───── Raw data

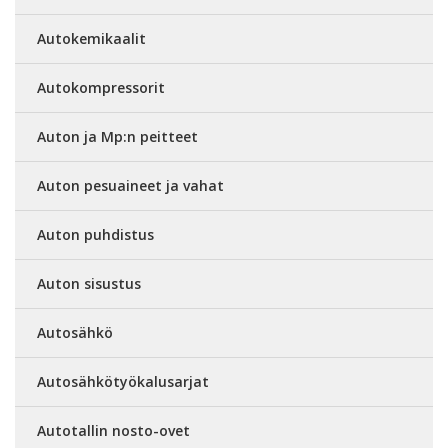
Autokemikaalit
Autokompressorit
Auton ja Mp:n peitteet
Auton pesuaineet ja vahat
Auton puhdistus
Auton sisustus
Autosähkö
Autosähkötyökalusarjat
Autotallin nosto-ovet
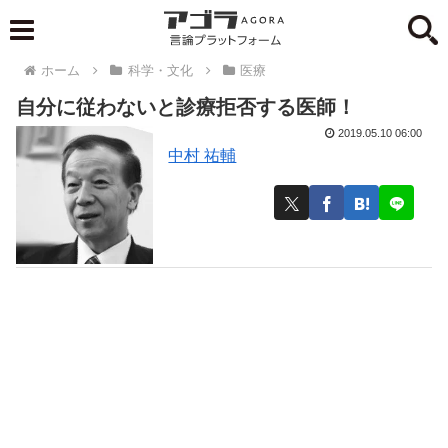
ホーム
科学・文化
医療
自分に従わないと診療拒否する医師！
2019.05.10 06:00
中村 祐輔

──────────

» **Assignment**:
Start with the line that holds "Autosähkötyökalusarjat" and retype each line through the last one in the data, exactly and without pictures.

» **Problem solution**:
Autosähkötyökalusarjat
Autotallin nosto-ovet
ホーム
科学・文化
医療
自分に従わないと診療拒否する医師！
2019.05.10 06:00
中村 祐輔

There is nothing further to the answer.